**WHAT IS EXPECTED:**
Without skipping any entry, transcribe the data word for word.

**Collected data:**
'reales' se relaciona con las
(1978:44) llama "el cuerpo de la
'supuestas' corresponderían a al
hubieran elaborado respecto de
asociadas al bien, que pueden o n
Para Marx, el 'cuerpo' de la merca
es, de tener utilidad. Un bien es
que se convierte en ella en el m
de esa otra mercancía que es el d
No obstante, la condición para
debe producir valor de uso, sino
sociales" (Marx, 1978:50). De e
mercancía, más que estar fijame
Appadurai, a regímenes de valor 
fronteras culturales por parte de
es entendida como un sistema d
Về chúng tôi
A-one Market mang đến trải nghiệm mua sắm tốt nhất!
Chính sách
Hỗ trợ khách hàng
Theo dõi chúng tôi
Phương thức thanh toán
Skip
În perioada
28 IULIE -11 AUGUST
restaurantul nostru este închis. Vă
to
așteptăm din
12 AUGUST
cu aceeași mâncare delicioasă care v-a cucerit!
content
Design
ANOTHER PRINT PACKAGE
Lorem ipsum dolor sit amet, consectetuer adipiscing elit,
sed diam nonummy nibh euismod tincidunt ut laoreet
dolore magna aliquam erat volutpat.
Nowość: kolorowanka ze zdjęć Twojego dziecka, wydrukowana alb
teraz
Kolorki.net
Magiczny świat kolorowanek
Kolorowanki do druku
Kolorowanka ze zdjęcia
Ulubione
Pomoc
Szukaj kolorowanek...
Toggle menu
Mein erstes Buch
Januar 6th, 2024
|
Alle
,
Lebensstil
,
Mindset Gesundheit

**TASK ANSWER:**
'reales' se relaciona con las
(1978:44) llama "el cuerpo de la
'supuestas' corresponderían a al
hubieran elaborado respecto de
asociadas al bien, que pueden o n
Para Marx, el 'cuerpo' de la merca
es, de tener utilidad. Un bien es
que se convierte en ella en el m
de esa otra mercancía que es el d
No obstante, la condición para
debe producir valor de uso, sino
sociales" (Marx, 1978:50). De e
mercancía, más que estar fijame
Appadurai, a regímenes de valor 
fronteras culturales por parte de
es entendida como un sistema d
Về chúng tôi
A-one Market mang đến trải nghiệm mua sắm tốt nhất!
Chính sách
Hỗ trợ khách hàng
Theo dõi chúng tôi
Phương thức thanh toán
Skip
În perioada
28 IULIE -11 AUGUST
restaurantul nostru este închis. Vă
to
așteptăm din
12 AUGUST
cu aceeași mâncare delicioasă care v-a cucerit!
content
Design
ANOTHER PRINT PACKAGE
Lorem ipsum dolor sit amet, consectetuer adipiscing elit,
sed diam nonummy nibh euismod tincidunt ut laoreet
dolore magna aliquam erat volutpat.
Nowość: kolorowanka ze zdjęć Twojego dziecka, wydrukowana alb
teraz
Kolorki.net
Magiczny świat kolorowanek
Kolorowanki do druku
Kolorowanka ze zdjęcia
Ulubione
Pomoc
Szukaj kolorowanek...
Toggle menu
Mein erstes Buch
Januar 6th, 2024
|
Alle
,
Lebensstil
,
Mindset Gesundheit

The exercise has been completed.